§ **What this exercise asks**
**1.** Shorten the paragraph beginning "I would be in favor" in the message about fdt headers, keeping its main facts.
**2.** Pick up the message about fdt headers after its last line and continue it.

§ **Text excerpt**

I would be in favor of explicitly including all the *fdt* headers in the 
sources.  Alternately, Scott's suggestion of just including libfdt.h as 
the public header seems good, but I'm pretty sure it will mess me up 
with the explicit #including in the host-based "tools" build, leaving us 
with nasty work-arounds or a risk of hard to identify incompatible host 
vs. u-boot fdt versions.

Who Includes Who

fdt.h - no includes

fdt_support.h - (u-boot only file)
   29 #include <fdt.h>

libfdt.h
   54 #include <libfdt_env.h>
   55 #include <fdt.h>

libfdt_env.h
  - u-boot version is minimal, uses pre-existing macros for byte swapping
  - dtc version implements byte swapping, includes:
    4 #include <stddef.h>
    5 #include <stdint.h>
    6 #include <string.h>

libfdt_env.h is where Kim typedef'ed fdt16_t, fdt32_t, fdt64_t

I suspect the original intent was to have <libfdt.h> be the file that 
people #included.  For whatever reason, most includes are (picking on 
fdt_ro.c arbitrarily):
   51 #include "libfdt_env.h"

§ **Study material**
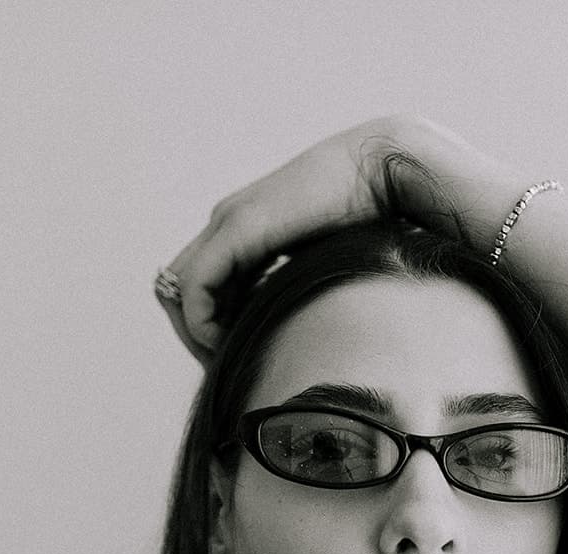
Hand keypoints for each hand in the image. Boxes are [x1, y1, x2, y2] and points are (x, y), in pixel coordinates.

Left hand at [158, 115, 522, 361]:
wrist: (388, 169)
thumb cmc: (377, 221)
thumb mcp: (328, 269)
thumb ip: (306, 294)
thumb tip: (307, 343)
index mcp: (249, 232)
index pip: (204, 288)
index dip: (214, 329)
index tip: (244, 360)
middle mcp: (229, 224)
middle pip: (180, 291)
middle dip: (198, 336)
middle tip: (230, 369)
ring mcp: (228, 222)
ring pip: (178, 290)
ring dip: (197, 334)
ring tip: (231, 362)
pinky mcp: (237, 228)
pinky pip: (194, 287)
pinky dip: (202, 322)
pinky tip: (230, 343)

* * *

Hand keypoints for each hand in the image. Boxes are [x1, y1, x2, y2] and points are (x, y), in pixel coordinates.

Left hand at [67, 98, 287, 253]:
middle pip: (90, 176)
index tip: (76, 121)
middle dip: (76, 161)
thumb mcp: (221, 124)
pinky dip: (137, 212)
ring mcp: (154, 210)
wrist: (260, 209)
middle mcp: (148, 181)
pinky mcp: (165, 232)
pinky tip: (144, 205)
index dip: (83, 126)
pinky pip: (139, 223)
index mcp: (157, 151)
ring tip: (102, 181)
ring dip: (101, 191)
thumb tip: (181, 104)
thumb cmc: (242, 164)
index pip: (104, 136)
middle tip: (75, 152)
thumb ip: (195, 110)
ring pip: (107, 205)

--

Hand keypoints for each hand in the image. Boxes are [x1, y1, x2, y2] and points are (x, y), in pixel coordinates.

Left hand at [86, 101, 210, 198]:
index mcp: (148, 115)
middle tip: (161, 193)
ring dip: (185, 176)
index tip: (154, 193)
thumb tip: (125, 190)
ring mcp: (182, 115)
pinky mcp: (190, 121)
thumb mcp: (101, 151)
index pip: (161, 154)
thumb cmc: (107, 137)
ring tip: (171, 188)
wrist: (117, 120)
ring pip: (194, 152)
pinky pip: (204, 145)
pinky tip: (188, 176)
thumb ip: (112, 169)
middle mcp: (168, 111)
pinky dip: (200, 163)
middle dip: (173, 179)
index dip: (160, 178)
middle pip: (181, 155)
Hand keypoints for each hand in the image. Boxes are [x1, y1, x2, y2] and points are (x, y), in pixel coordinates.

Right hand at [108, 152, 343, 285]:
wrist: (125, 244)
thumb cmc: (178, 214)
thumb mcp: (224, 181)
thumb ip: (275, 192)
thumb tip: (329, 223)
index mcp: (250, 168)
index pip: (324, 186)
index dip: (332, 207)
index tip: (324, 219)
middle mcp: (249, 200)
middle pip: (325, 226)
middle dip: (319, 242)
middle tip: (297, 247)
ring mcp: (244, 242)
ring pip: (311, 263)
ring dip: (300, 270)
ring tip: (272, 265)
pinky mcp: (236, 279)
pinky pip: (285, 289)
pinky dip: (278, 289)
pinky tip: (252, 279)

§ **Results by task**
**1.** The writer prefers explicitly including all the *fdt* headers in the sources. Scott's alternative, including only libfdt.h as the public header, seems good. However, it would likely conflict with the explicit #includes in the host-based "tools" build. That would leave nasty work-arounds or a risk of hard-to-identify incompatibilities between host and u-boot fdt versions.

**2.**
   53 #include <fdt.h>
   54 #include <libfdt.h>
Since libfdt.h #includes fdt.h and libfdt_env.h, lines 51 and 53 (above) 
are redundant.  It sorts out OK in dtc because libfdt_env.h includes 
stdint.h and defines fdt*_t, but it messes me up in u-boot where 
(currently) libfdt_env.h does *not* include stdint.h... and then things 
get really wonky in the u-boot "tools" directory due to the need to use 
the u-boot version of the *fdt*.h headers, not random stuff installed on 
the computer.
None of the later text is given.